Getting into the school is so competitive because more than 26 percent of China's 6.3 million college graduates were unemployed as of July 1, compared with a 4.2 percent jobless rate for its urban workforce. That has caused grads who wouldn't normally consider a food-service career to give Mickey D's a look. "The main reason McDonald's put up Hamburger University is to professionalize the sector, making it easier to recruit better people," says Joel Silverstein, president of Hong Kong-based consultants East West Hospitality Group.

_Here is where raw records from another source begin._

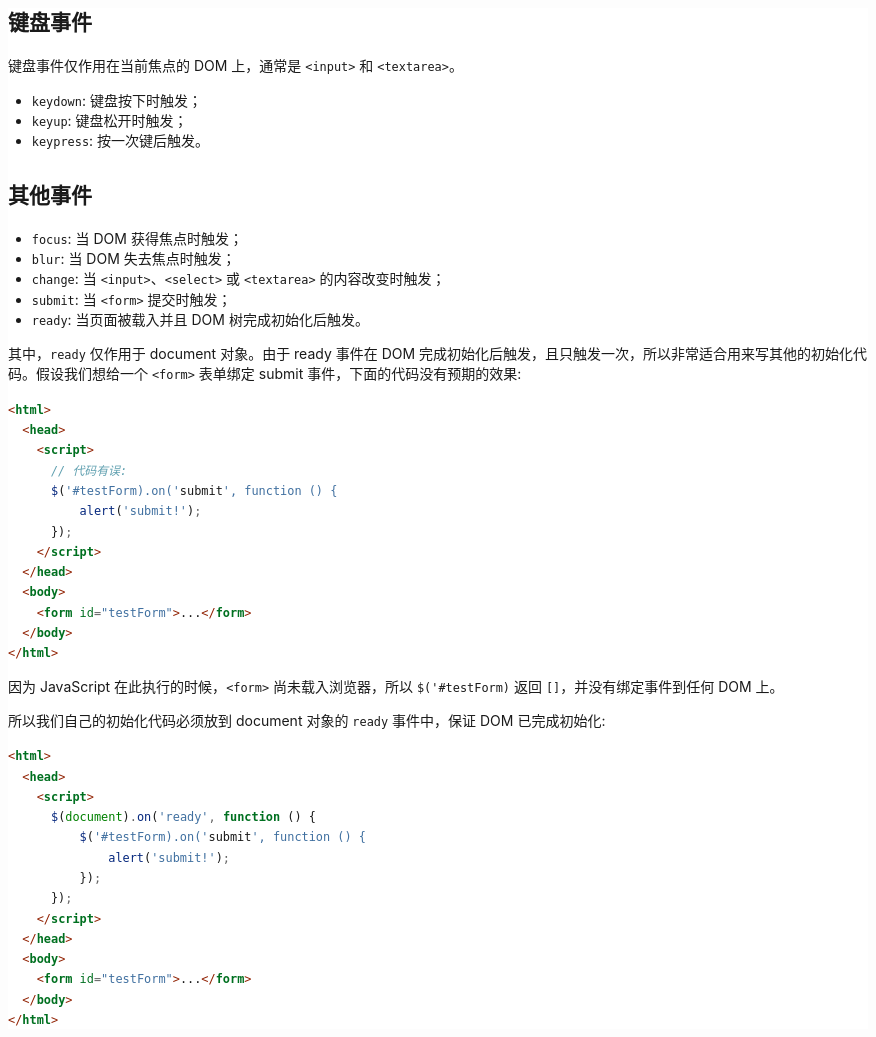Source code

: ## 键盘事件

键盘事件仅作用在当前焦点的 DOM 上，通常是 `<input>` 和 `<textarea>`。

- `keydown`: 键盘按下时触发；
- `keyup`: 键盘松开时触发；
- `keypress`: 按一次键后触发。

## 其他事件

- `focus`: 当 DOM 获得焦点时触发；
- `blur`: 当 DOM 失去焦点时触发；
- `change`: 当 `<input>`、`<select>` 或 `<textarea>` 的内容改变时触发；
- `submit`: 当 `<form>` 提交时触发；
- `ready`: 当页面被载入并且 DOM 树完成初始化后触发。

其中，`ready` 仅作用于 document 对象。由于 ready 事件在 DOM 完成初始化后触发，且只触发一次，所以非常适合用来写其他的初始化代码。假设我们想给一个 `<form>` 表单绑定 submit 事件，下面的代码没有预期的效果:

```html
<html>
  <head>
    <script>
      // 代码有误:
      $('#testForm).on('submit', function () {
          alert('submit!');
      });
    </script>
  </head>
  <body>
    <form id="testForm">...</form>
  </body>
</html>
```

因为 JavaScript 在此执行的时候，`<form>` 尚未载入浏览器，所以 `$('#testForm)` 返回 `[]`，并没有绑定事件到任何 DOM 上。

所以我们自己的初始化代码必须放到 document 对象的 `ready` 事件中，保证 DOM 已完成初始化:

```html
<html>
  <head>
    <script>
      $(document).on('ready', function () {
          $('#testForm).on('submit', function () {
              alert('submit!');
          });
      });
    </script>
  </head>
  <body>
    <form id="testForm">...</form>
  </body>
</html>
```
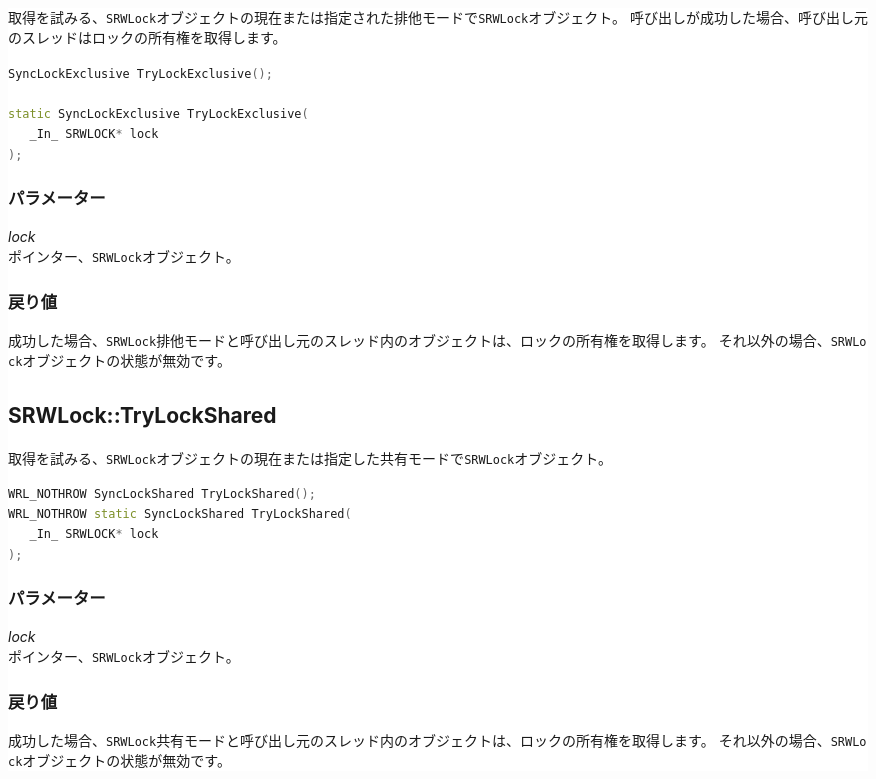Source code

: 取得を試みる、`SRWLock`オブジェクトの現在または指定された排他モードで`SRWLock`オブジェクト。 呼び出しが成功した場合、呼び出し元のスレッドはロックの所有権を取得します。

```cpp
SyncLockExclusive TryLockExclusive();

static SyncLockExclusive TryLockExclusive(
   _In_ SRWLOCK* lock
);
```

### <a name="parameters"></a>パラメーター

*lock*<br/>
ポインター、`SRWLock`オブジェクト。

### <a name="return-value"></a>戻り値

成功した場合、`SRWLock`排他モードと呼び出し元のスレッド内のオブジェクトは、ロックの所有権を取得します。 それ以外の場合、`SRWLock`オブジェクトの状態が無効です。

## <a name="trylockshared"></a>SRWLock::TryLockShared

取得を試みる、`SRWLock`オブジェクトの現在または指定した共有モードで`SRWLock`オブジェクト。

```cpp
WRL_NOTHROW SyncLockShared TryLockShared();
WRL_NOTHROW static SyncLockShared TryLockShared(
   _In_ SRWLOCK* lock
);
```

### <a name="parameters"></a>パラメーター

*lock*<br/>
ポインター、`SRWLock`オブジェクト。

### <a name="return-value"></a>戻り値

成功した場合、`SRWLock`共有モードと呼び出し元のスレッド内のオブジェクトは、ロックの所有権を取得します。 それ以外の場合、`SRWLock`オブジェクトの状態が無効です。
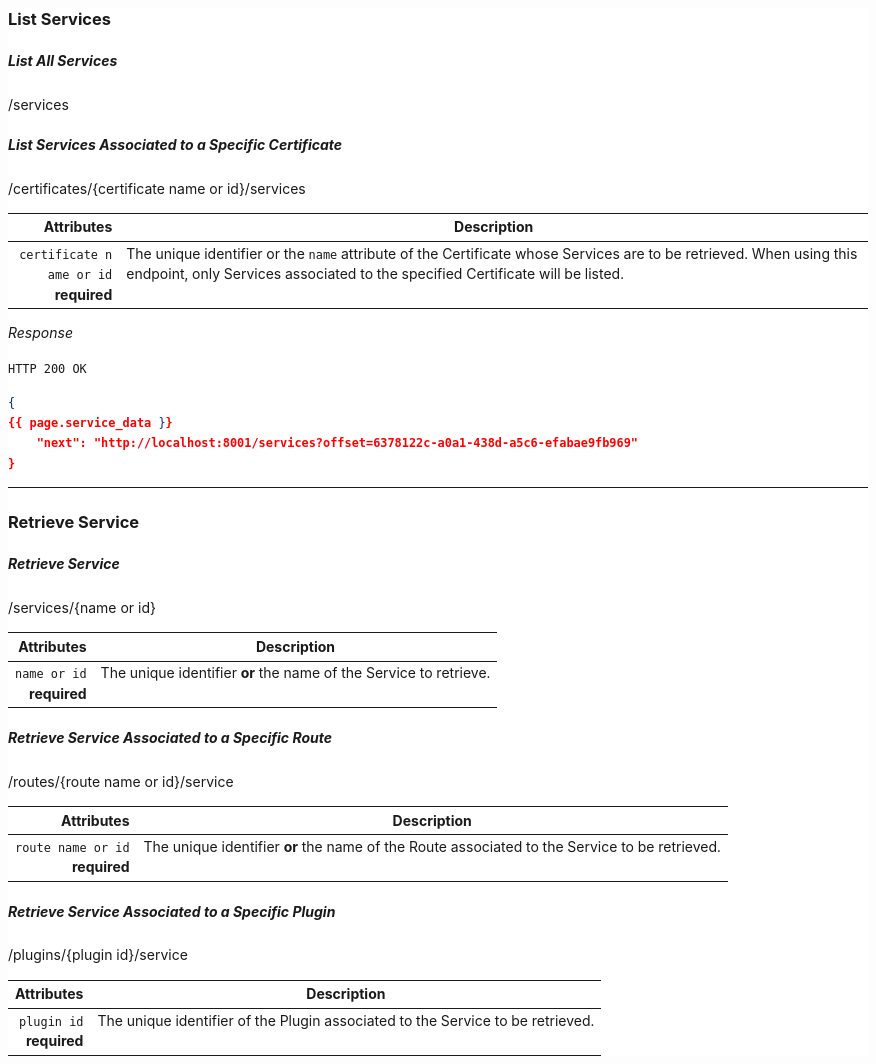 ### List Services

##### List All Services

<div class="endpoint get">/services</div>


##### List Services Associated to a Specific Certificate

<div class="endpoint get">/certificates/{certificate name or id}/services</div>

Attributes | Description
---:| ---
`certificate name or id`<br>**required** | The unique identifier or the `name` attribute of the Certificate whose Services are to be retrieved. When using this endpoint, only Services associated to the specified Certificate will be listed.


*Response*

```
HTTP 200 OK
```

```json
{
{{ page.service_data }}
    "next": "http://localhost:8001/services?offset=6378122c-a0a1-438d-a5c6-efabae9fb969"
}
```


---

### Retrieve Service

##### Retrieve Service

<div class="endpoint get">/services/{name or id}</div>

Attributes | Description
---:| ---
`name or id`<br>**required** | The unique identifier **or** the name of the Service to retrieve.


##### Retrieve Service Associated to a Specific Route

<div class="endpoint get">/routes/{route name or id}/service</div>

Attributes | Description
---:| ---
`route name or id`<br>**required** | The unique identifier **or** the name of the Route associated to the Service to be retrieved.


##### Retrieve Service Associated to a Specific Plugin

<div class="endpoint get">/plugins/{plugin id}/service</div>

Attributes | Description
---:| ---
`plugin id`<br>**required** | The unique identifier of the Plugin associated to the Service to be retrieved.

McDonald's is counting on students schooled in store operations, leadership, and staff management at the Shanghai campus to power its mainland growth. So far it's been outpaced by rival Yum! Brands, parent of KFC and Pizza Hut. McDonald's operates 1,300 stores in China and aims to have 2,000 by 2013. Yum already has 3,700 in China, where it earned 44 percent of its $1.33 billion operating income in the first three quarters of 2010. An approving Wall Street sent Yum's market value up 40 percent last year, vs. McDonald's 23 percent.
McDonald's plans to raise investment in China by 40 percent this year after boosting such spending by 25 percent in 2010. It opened a record 165 outlets in China last year and plans 1,000 more by the end of 2013. Analysts say the chain can't meet that goal without minting more local managers to run individual stores and chart regional strategy. "They are preparing a base that will allow them to accelerate that rate of expansion," says Peter Jankovskis, co-chief investment officer of OakBrook Investments.
Hamburger U., which will cost McDonald's 150 million yuan ($22.8 million) in the five years through 2014, trained 1,000 of McDonald's almost 70,000 Chinese employees last year, says Susanna Li, its head. An additional 4,000 will attend classes through 2014. "We'll make sure the people pipeline is ready," she says.
The bottom line: McDonald's has big growth plans in China. It has opened a Hamburger University campus there to train managers to run those new stores.